ZU ERLEDIGENDE AUFGABEN:
1) Gib aus dem Forenbeitrag zum Windows-8-Bootloader den Abschnitt zwischen „# Windows 8“ und „Hallo zusammen!“ wörtlich wieder, beide Stellen eingeschlossen.
2) Welche Partizipien II kommen im Forenbeitrag zum Windows-8-Bootloader vor? Führe alle auf.
3) Bitte setz den Forenbeitrag zum Windows-8-Bootloader nach seinem letzten Satz fort.

··· TEXT ZUR ANALYSE

# Windows 8 Bootloader löschen und Windows 7 wiederherstellen



## klaerchen (29. Juli 2012)

*Windows 8 Bootloader löschen und Windows 7 wiederherstellen*

Hallo zusammen!

Ich hatte die Preview-Version von Win 8 auf eine Extrafestplatte neben Win 7 installiert. Jetzt habe ich wohl einen Fehler gemacht und zuerst die Partition (Festplatte) mit Win 8 gelöscht, statt den Bootloader, denn Win 7 läßt sich nicht mehr starten. Also habe ich de DVD eingelegt und bei der Betriebssystemauswahl Win 7 zum Reparieren angeklickt. Es passiert nichts! Es kommt immer wieder die Fehlermeldung beim hochfahren, daß etwas mit dem 
"error: no such device: 464688a8-fb34-49b-81fd-9de79c85b8d6. grub rescue" nicht stimmt.

······
··· ANGEZEIGTE DATEN

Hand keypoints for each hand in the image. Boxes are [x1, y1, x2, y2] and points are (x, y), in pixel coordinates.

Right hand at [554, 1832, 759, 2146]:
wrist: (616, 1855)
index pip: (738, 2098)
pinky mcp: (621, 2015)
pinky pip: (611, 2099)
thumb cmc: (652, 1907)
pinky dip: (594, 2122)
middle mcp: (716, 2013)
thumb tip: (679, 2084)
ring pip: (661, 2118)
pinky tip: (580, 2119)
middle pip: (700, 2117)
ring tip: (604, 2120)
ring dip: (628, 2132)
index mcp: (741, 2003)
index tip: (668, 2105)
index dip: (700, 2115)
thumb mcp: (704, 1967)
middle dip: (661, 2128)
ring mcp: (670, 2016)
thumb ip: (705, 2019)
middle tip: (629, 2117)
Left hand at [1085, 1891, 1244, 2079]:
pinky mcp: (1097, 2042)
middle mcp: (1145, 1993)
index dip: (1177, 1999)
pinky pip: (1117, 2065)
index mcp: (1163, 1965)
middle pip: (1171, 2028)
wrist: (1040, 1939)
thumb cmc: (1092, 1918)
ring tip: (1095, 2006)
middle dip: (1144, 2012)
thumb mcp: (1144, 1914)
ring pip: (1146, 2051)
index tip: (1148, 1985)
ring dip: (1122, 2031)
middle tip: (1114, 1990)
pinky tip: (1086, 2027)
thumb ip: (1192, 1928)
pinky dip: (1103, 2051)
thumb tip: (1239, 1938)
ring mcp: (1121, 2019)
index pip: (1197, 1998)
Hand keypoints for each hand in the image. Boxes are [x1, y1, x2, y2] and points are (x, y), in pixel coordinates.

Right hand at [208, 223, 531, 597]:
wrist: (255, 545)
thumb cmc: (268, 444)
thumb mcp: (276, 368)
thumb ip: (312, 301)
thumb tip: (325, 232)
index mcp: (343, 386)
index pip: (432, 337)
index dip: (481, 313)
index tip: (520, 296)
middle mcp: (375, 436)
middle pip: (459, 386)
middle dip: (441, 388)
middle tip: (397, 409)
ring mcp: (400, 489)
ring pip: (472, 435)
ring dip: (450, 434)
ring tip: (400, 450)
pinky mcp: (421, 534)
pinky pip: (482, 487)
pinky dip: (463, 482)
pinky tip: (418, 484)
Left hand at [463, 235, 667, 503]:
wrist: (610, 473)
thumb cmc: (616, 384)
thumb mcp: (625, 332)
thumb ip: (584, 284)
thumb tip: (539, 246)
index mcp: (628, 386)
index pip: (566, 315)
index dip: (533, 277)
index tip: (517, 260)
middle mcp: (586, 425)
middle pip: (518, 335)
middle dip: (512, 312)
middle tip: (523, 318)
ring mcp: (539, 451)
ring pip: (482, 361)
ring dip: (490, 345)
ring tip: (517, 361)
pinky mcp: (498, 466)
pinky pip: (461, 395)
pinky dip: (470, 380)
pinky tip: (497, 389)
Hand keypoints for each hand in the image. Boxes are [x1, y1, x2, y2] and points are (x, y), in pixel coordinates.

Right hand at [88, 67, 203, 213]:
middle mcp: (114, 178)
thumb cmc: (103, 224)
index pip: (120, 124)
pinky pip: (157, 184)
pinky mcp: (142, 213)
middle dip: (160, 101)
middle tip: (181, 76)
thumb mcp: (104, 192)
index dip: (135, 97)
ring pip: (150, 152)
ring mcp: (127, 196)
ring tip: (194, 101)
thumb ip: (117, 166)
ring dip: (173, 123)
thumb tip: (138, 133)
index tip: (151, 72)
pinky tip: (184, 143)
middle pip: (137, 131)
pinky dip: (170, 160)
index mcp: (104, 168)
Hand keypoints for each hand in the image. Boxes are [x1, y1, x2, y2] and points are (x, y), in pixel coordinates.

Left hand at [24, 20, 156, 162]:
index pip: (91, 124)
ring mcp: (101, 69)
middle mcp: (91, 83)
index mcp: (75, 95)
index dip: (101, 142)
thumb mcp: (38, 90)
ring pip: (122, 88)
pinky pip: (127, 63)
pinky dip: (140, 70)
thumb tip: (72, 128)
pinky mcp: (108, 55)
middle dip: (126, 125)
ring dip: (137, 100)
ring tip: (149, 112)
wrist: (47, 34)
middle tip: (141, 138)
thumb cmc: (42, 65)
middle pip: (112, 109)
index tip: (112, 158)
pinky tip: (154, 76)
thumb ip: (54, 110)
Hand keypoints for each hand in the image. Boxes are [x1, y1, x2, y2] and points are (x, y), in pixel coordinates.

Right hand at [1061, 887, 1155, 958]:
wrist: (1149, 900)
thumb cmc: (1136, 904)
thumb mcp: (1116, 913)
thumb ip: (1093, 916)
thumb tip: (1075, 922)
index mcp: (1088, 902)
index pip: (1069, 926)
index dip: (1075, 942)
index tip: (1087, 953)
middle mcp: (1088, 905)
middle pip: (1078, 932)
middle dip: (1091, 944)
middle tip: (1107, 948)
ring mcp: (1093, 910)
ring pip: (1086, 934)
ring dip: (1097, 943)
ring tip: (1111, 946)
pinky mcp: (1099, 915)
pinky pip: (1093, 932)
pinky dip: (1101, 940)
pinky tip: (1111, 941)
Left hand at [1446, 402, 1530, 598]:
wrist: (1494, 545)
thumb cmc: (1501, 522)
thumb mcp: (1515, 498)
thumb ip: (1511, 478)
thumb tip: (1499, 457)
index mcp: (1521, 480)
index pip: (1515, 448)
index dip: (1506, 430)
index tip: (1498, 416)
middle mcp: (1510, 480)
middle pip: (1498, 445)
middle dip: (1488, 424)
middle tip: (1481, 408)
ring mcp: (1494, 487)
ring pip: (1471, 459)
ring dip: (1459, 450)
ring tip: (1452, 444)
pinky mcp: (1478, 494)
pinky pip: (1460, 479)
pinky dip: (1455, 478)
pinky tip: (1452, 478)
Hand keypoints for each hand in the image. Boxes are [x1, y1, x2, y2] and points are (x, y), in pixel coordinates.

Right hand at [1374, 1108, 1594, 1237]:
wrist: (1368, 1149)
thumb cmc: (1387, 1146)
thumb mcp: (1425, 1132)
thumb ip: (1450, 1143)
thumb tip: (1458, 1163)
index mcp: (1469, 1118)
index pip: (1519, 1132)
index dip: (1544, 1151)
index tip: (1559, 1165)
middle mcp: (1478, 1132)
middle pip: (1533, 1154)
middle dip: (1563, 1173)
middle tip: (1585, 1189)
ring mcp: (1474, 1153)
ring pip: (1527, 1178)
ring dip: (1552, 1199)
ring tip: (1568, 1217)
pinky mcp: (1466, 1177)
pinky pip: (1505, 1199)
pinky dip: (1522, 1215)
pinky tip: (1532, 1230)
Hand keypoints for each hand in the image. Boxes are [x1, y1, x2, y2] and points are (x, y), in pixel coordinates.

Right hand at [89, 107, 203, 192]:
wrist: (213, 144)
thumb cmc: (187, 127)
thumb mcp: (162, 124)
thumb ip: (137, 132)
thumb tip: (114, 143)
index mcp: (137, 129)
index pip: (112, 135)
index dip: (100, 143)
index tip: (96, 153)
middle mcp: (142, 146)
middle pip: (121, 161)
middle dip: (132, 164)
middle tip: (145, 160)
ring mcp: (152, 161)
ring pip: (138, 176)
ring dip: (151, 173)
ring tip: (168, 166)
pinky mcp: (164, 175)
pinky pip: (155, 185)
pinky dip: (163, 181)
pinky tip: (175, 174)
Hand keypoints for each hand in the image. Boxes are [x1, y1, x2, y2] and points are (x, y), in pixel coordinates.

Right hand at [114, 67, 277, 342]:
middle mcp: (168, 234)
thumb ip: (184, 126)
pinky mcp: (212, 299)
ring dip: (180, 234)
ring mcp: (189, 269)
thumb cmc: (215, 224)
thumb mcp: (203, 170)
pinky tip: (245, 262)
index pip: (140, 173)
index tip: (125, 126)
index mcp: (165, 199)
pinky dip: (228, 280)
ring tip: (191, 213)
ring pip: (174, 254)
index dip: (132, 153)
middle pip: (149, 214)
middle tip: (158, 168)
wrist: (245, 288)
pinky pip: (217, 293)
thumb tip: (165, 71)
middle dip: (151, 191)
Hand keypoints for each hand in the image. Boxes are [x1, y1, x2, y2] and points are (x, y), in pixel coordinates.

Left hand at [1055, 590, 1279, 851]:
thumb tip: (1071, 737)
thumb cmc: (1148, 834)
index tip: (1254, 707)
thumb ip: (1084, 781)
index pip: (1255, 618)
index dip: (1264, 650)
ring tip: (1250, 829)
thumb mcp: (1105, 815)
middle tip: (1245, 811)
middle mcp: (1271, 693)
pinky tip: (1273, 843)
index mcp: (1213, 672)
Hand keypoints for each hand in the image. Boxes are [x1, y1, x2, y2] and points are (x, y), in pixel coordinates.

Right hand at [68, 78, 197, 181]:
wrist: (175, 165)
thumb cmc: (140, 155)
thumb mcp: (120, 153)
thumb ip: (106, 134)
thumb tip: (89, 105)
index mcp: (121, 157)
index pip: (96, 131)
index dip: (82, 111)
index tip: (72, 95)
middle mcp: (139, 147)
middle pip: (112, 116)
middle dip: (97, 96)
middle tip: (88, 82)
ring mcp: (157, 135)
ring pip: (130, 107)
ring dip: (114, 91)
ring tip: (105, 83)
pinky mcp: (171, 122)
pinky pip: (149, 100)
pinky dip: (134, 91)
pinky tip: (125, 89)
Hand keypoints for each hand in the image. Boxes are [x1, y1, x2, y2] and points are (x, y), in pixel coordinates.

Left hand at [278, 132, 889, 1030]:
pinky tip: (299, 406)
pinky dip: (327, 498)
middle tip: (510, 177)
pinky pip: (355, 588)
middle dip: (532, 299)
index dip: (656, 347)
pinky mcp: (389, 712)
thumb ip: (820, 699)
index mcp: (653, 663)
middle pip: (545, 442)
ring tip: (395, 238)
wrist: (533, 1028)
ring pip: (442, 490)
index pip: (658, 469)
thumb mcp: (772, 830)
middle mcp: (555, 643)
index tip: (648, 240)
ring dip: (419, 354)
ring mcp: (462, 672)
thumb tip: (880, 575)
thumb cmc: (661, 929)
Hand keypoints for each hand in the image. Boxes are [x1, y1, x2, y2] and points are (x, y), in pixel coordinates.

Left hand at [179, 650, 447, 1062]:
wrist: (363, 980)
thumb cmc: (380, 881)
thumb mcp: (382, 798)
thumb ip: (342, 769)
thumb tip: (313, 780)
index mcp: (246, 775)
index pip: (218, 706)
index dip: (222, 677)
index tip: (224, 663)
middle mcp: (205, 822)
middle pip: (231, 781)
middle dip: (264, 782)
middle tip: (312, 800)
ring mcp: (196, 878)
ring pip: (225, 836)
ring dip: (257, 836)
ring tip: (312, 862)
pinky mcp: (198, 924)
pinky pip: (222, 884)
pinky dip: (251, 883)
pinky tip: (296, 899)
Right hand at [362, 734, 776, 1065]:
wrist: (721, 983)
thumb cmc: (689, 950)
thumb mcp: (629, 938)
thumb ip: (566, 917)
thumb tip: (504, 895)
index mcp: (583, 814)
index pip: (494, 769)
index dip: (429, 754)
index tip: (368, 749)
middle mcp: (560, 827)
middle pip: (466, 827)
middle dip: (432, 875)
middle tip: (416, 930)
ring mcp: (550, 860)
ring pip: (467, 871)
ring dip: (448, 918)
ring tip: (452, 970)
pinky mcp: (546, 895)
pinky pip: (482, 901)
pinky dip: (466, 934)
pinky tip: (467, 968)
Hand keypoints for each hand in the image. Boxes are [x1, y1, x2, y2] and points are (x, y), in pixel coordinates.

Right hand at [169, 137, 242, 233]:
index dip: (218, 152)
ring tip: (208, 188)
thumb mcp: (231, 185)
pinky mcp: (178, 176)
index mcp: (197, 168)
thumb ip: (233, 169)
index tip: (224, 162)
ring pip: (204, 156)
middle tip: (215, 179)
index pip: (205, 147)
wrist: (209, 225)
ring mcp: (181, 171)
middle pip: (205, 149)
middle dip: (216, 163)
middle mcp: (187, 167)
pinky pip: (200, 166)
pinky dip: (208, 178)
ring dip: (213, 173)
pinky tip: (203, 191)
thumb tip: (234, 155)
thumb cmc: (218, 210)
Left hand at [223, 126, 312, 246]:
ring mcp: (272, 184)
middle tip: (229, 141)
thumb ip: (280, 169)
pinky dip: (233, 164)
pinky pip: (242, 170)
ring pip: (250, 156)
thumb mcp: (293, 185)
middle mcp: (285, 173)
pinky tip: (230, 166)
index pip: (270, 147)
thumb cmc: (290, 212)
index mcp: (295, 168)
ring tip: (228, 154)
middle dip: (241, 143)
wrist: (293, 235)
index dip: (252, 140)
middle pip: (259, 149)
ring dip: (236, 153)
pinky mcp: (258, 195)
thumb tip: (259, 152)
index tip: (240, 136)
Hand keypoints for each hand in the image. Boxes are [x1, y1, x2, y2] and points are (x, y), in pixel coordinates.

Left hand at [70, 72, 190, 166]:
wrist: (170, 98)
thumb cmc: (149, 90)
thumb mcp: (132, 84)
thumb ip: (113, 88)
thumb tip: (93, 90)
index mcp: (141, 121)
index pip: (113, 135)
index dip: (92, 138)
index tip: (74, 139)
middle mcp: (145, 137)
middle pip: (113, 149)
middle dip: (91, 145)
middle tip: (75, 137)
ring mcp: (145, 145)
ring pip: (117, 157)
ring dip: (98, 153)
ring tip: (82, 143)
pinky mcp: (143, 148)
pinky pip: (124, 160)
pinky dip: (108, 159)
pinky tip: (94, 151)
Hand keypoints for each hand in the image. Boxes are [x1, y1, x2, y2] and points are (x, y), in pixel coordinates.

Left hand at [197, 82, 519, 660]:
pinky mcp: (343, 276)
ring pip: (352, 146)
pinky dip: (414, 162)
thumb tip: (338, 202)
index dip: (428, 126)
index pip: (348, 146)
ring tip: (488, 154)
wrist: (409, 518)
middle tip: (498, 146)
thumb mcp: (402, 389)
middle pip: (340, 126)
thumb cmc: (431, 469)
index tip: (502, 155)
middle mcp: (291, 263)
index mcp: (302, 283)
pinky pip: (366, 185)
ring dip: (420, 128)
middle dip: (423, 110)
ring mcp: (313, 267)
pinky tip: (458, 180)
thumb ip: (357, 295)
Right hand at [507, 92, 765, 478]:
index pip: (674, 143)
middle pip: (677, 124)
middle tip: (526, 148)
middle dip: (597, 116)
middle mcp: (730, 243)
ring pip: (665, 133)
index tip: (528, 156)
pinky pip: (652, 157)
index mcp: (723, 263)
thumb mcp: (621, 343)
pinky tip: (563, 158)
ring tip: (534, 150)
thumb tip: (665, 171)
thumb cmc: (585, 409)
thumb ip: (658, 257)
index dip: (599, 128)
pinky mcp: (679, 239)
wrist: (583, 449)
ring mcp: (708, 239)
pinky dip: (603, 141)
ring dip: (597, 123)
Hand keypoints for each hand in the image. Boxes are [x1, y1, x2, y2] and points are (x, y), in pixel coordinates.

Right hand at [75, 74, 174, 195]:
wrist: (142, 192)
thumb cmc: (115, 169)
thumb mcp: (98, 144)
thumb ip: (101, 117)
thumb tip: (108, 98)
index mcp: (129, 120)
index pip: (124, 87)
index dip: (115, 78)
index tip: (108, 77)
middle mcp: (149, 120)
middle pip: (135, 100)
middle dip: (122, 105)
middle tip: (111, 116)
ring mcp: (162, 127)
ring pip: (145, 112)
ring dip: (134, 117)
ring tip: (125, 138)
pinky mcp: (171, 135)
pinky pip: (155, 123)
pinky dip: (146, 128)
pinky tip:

······

ERGEBNISSE JE AUFGABE:
1)
# Windows 8 Bootloader löschen und Windows 7 wiederherstellen



## klaerchen (29. Juli 2012)

*Windows 8 Bootloader löschen und Windows 7 wiederherstellen*

Hallo zusammen!

2) installiert, gemacht, gelöscht, eingelegt, angeklickt

3)
Kann mir jemand helfen?!

Danke!

Klärchen

Edit: Via bootrec von Windows-DVD habe ich schon die bootrec ausgeführt mit diesem ganzen Zeugs. Jetzt konnte ich Windows wieder starten und mit dem Programm von hier und Windows 8 löschen.

Aber: Win 7 wird nicht automatisch gestartet, sonder es kommt ein Menü wo Win 7 vorgeschlagen wird zum Hochfahren (30 sec. Zeit).  Ich hatte nochmals die Reparatur durchgeführt (via DVD) und da kam dann die Meldung das "0 Windowsversionen erkannt wurden". Im Auswahlmenü der Reparatur stand Windows aber drin und wurde von mir ausgewählt.


----------



## onliner (30. Juli 2012)

*AW: Windows 8 Bootloader löschen und Windows 7 wiederherstellen*

Falls du nicht schon anderweitig hilfe gefunden hast, hab ich Dir mal diese Anleitung .
Windows 8 und Bootmenü entfernen » blogwache.de

Es hoffe es hilft Dir


----------



## klaerchen (30. Juli 2012)

*AW: Windows 8 Bootloader löschen und Windows 7 wiederherstellen*

Hatte schon gedacht es würde sich niemand hierzu melden...

Danke erstmal! Ich lese es mir mal durch.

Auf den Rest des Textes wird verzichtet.